#### Given text
Nurun worked on a prototype that combines new technologies with insights from a recent ethnographic sprint. The objective of the overall project was to improve the shopping experience for visually impaired people with the use of new technologies. The insights that emerged from the ethnography served as foundational elements for our technological analysis and eventually lead us to prototyping. We learned a few surprising things at every step of the process, from the way visually impaired people use technologies, to the inner workings of computer vision.

The Process

It all started with a simple question: how do the blind go shopping? It’s the kind of questions that this guy answers on his YouTube channel.

We were planning on refreshing our knowledge of computer vision technologies, but were looking for a way to constrain it with real user requirements—the visually impaired seemed like the perfect audience to have in mind.

We started with an ethnographic study to gain more insight into the challenges that the visually impaired face when they go shopping. We then used those insights as inspiration for a prototype idea enhanced by an exploration of the latest in computer vision technologies.
########
#### Listed entries
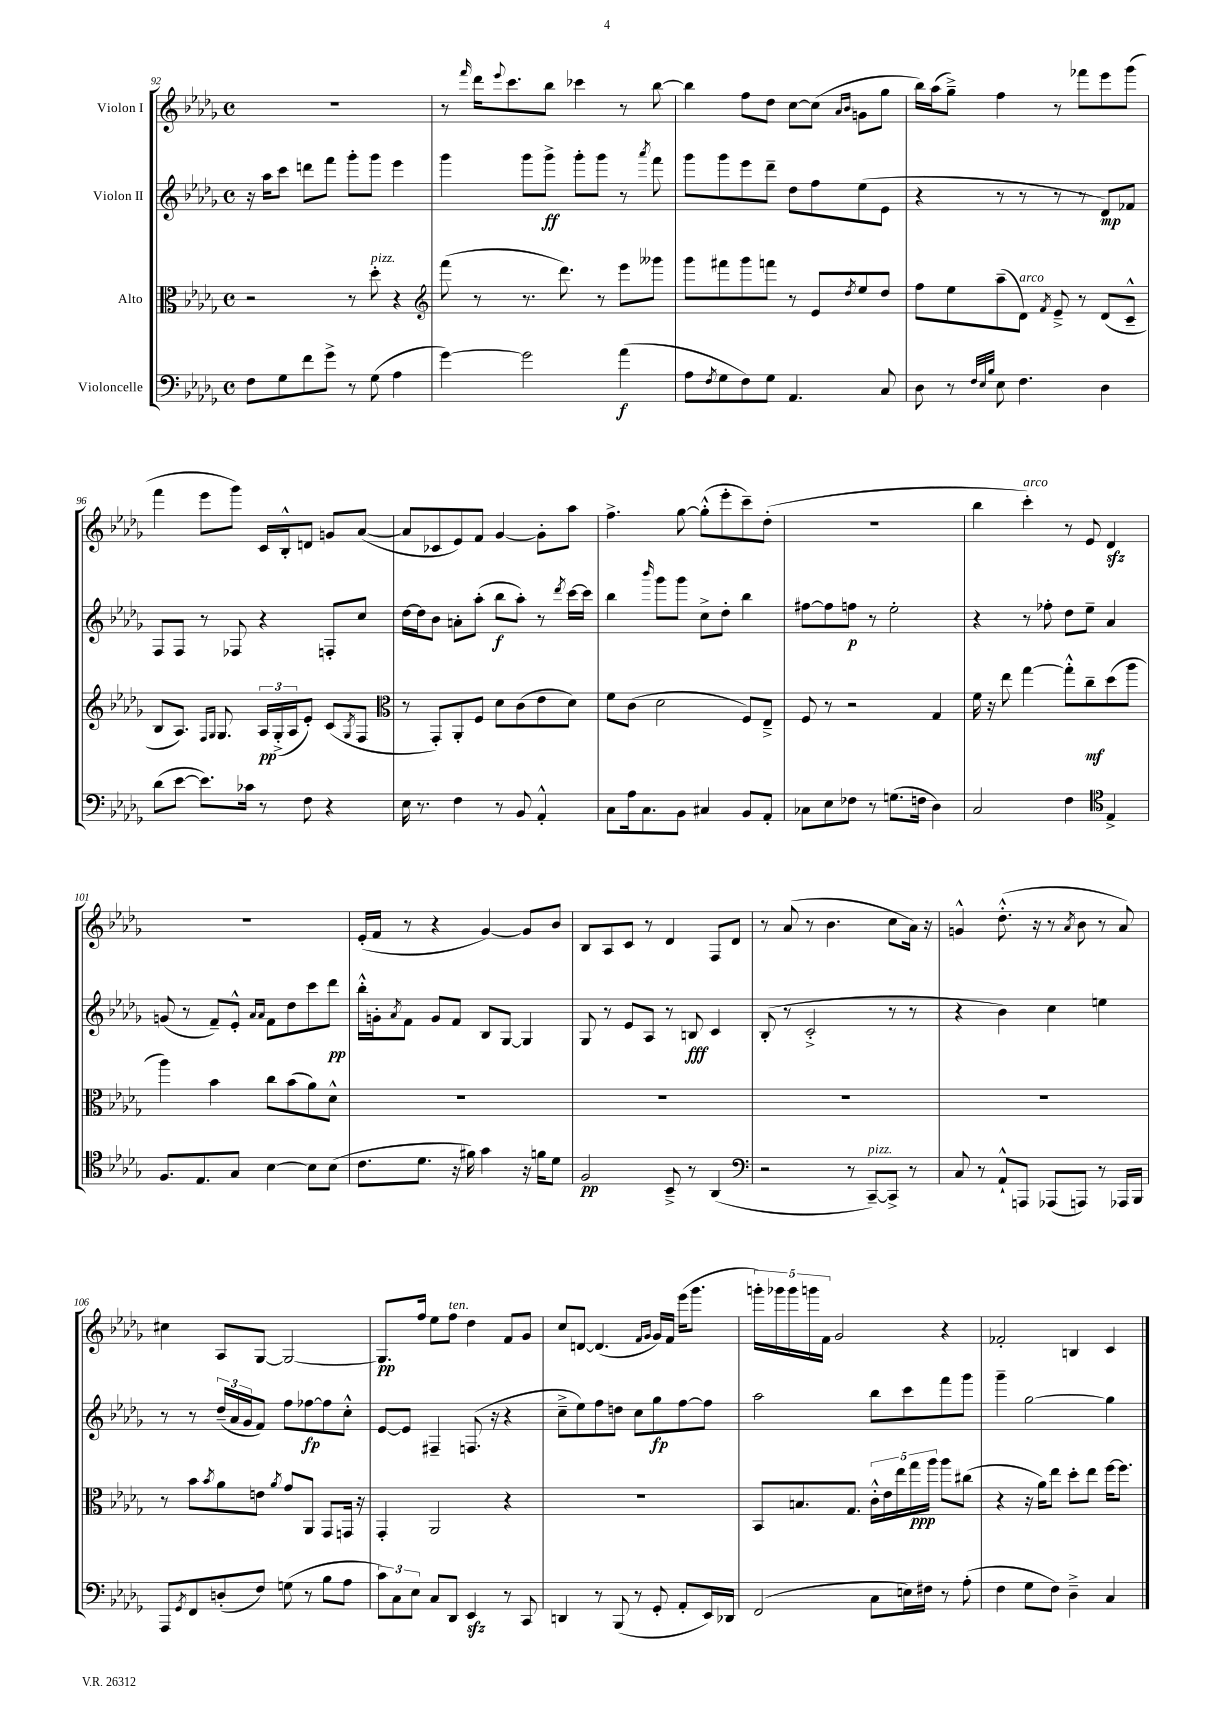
<<
\new StaffGroup <<
\new Staff = "s0" \with { instrumentName = "Violon I" } {
    \clef treble \key des \major \defaultTimeSignature \time 4/4
    R1 |
    r8 \grace { f'''16 } des'''16 \appoggiatura { ees'''8 } c'''8. bes''8 ces'''4 r8 bes''8~ |
    bes''4 f''8 des''8 c''8~ c''8( \grace { aes'16 bes'16 } g'8 ges''8 |
    bes''16) aes''16( ges''8--->) f''4 r8 fes'''8 ees'''8 ges'''8( |
    f'''4 ees'''8 ges'''8) c'16 bes16-.-^ d'8 g'8 aes'8~( |
    aes'8 ces'8 ees'8) f'8 ges'4~ ges'8-. aes''8 |
    f''4.-> ges''8~ ges''8-.-^( ees'''8-. c'''8--) des''8-.( |
    R1 |
    bes''4 c'''4-.^\markup { \italic "arco" }) r8 ees'8 des'4\sfz |
    R1 |
    ees'16-.( f'16 r8 r4 ges'4~) ges'8 bes'8 |
    bes8 aes8 c'8 r8 des'4 f8 des'8 |
    r8 aes'8( r8 bes'4. c''8 aes'16) r16 |
    g'4-^ des''8.-.-^( r16 r8 \acciaccatura { aes'8 } bes'8 r8 aes'8) |
    cis''4 aes8 ges8~ ges2~ |
    ges8.\pp f''16 ees''8 f''8^\markup { \italic "ten." } des''4 f'8 ges'8 |
    c''8 d'8~ d'4.( \grace { f'16 ges'16 } ges'16) f'16 ees'''16( ges'''8. |
    \tuplet 5/4 { g'''16-.) ges'''16 ges'''16 g'''16 f'16 } ges'2 r4 |
    fes'2-. b4 c'4 \bar "|." |
}
\new Staff = "s1" \with { instrumentName = "Violon II" } {
    \clef treble \key des \major \defaultTimeSignature \time 4/4
    r16 aes''16 c'''8 d'''8 f'''8 ges'''8-. ges'''8 ees'''4 |
    ges'''4 ges'''8 ges'''8->\ff ges'''8-. ges'''8 r8 \acciaccatura { aes'''8 } f'''8 |
    ges'''8 ges'''8 ees'''8 des'''8-- des''8 f''8 ees''8( ees'8 |
    r4 r8 r8 r8 r8 des'8\mp) fes'8 |
    f8 f8 r8 fes8 r4 f8-. c''8 |
    des''16~ des''16 bes'8 a'8-. aes''8-.( bes''8\f aes''8-.) r8 \acciaccatura { des'''8 } c'''16~ c'''16 |
    bes''4 \grace { bes'''16 } ges'''8 ges'''8 c''8-> des''8-. bes''4 |
    fis''8~ fis''8 f''8\p r8 ees''2-. |
    r4 r8 fes''8-. des''8 ees''8-- aes'4 |
    g'8( r8 f'8--) ees'8-.-^ \grace { aes'16 aes'16 } f'8 des''8 c'''8 des'''8\pp |
    bes''16-.-^ g'16-. \acciaccatura { aes'8 } f'8 g'8 f'8 bes8 ges8~ ges4 |
    ges8 r8 ees'8 aes8 r8 b8\fff c'4 |
    bes8-.( r8 c'2-.-> r8 r8 |
    r4 bes'4) c''4 e''4 |
    r8 r8 \tuplet 3/2 { des''16--( aes'16 ges'16 } f'8) f''8 fes''8~\fp fes''8 c''8-.-^ |
    ees'8~ ees'8 fis4-- f8.( r16 r4 |
    c''8---> ees''8) f''8 d''8 c''8 ges''8\fp f''8~ f''8 |
    aes''2 bes''8 c'''8 f'''8 ges'''8 |
    ges'''4-- ges''2~ ges''4 \bar "|." |
}
\new Staff = "s2" \with { instrumentName = "Alto" } {
    \clef alto \key des \major \defaultTimeSignature \time 4/4
    r2 r8 des''8-.^\markup { \italic "pizz." } r4 |
    \clef treble f'''8( r8 r8. des'''8.) r8 ees'''8 geses'''8 |
    ges'''8 fis'''8 ges'''8 f'''8 r8 ees'8 \acciaccatura { des''8 } ees''8 des''8 |
    f''8 ees''8 aes''8--( des'8^\markup { \italic "arco" }) \acciaccatura { f'8 } ees'8---> r8 des'8( c'8---^ |
    bes8 aes8.) \grace { f16 ges16 } ges8. \tuplet 3/2 { aes16\pp ges16-.->( aes16 } ees'8-.) c'8( \acciaccatura { ges8 } f8 |
    \clef alto r8 ges,8-.) aes,8-. f8 des'8 c'8( ees'8 des'8) |
    f'8 c'8( des'2 f8) ees8---> |
    f8 r8 r2 ges4 |
    f'16 r16 ees''8 ges''4~ ges''8-.-^ c''8--\mf des''8( aes''8 |
    aes''4) bes'4 c''8 bes'8( aes'8) des'8-^ |
    R1 |
    R1 |
    R1 |
    R1 |
    r8 bes'8 \acciaccatura { bes'8 } aes'8 e'8 \acciaccatura { aes'8 } ges'8 aes,8 ges,8 g,16 r16 |
    ges,4-. aes,2 r4 |
    R1 |
    bes,8 b8. ges8. \tuplet 5/4 { c'16-.-^ ees'16 ees''16 ges''16\ppp aes''16 } aes''8 cis''8( |
    r4 r16 aes'16) ees''8 des''8-. ees''8 f''16~ f''8. \bar "|." |
}
\new Staff = "s3" \with { instrumentName = "Violoncelle" } {
    \clef bass \key des \major \defaultTimeSignature \time 4/4
    f8 ges8 f'8 ges'8-> r8 ges8( aes4 |
    ges'4~) ges'2 aes'4\f( |
    aes8 \acciaccatura { f8 } ges8 f8) ges8 aes,4. c8 |
    des8 r8 \grace { f32 ees32 bes32 } ees8 f4. des4 |
    des'8( ees'8~ ees'8.) ces'16 r8 f8 r4 |
    ees16 r8. f4 r8 bes,8 aes,4-.-^ |
    c8 aes16 c8. bes,8 cis4 bes,8 aes,8-. |
    ces8 ees8 fes8 r8 g8.( f16 des4) |
    c2 f4 \clef tenor ees4-> |
    f8. ees8. ges8 bes4~ bes8 bes8( |
    c'8. des'8. r16 fis'16) ges'4 r16 f'16 des'8 |
    f2\pp bes,8---> r8 aes,4( |
    \clef bass r2 r8 c,8~--^\markup { \italic "pizz." }) c,8-> r8 |
    c8 r8 aes,8-!-^ a,,8 aes,,8( a,,8) r8 aes,,16 bes,,16 |
    aes,,8 \acciaccatura { ges,8 } f,8 d8-.( f8) g8( r8 bes8 aes8 |
    \tuplet 3/2 { c'8) c8 ees8 } c8 des,8 ees,4\sfz r8 c,8 |
    d,4 r8 bes,,8( r8 ges,8-. aes,8-. ees,16) des,16 |
    f,2( c8 e16) fis16 r8 aes8-.( |
    f4 ges8 f8) des4---> c4 \bar "|." |
}
>>
>>
\layout { \context { \Score currentBarNumber = #92 } }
########
● **Task list**
1. In the text on the shopping prototype, what was the objective of the overall project?
2. Can you summarize the text on the shopping prototype in two sentences?

● **Solutions in order**
1. To improve the shopping experience for visually impaired people with the use of new technologies.

2. Nurun worked on a prototype meant to improve the shopping experience for visually impaired people, combining new technologies with insights from an ethnographic sprint. The team first studied the challenges visually impaired people face when they go shopping, then used those insights, together with an exploration of the latest computer vision technologies, as inspiration for the prototype idea.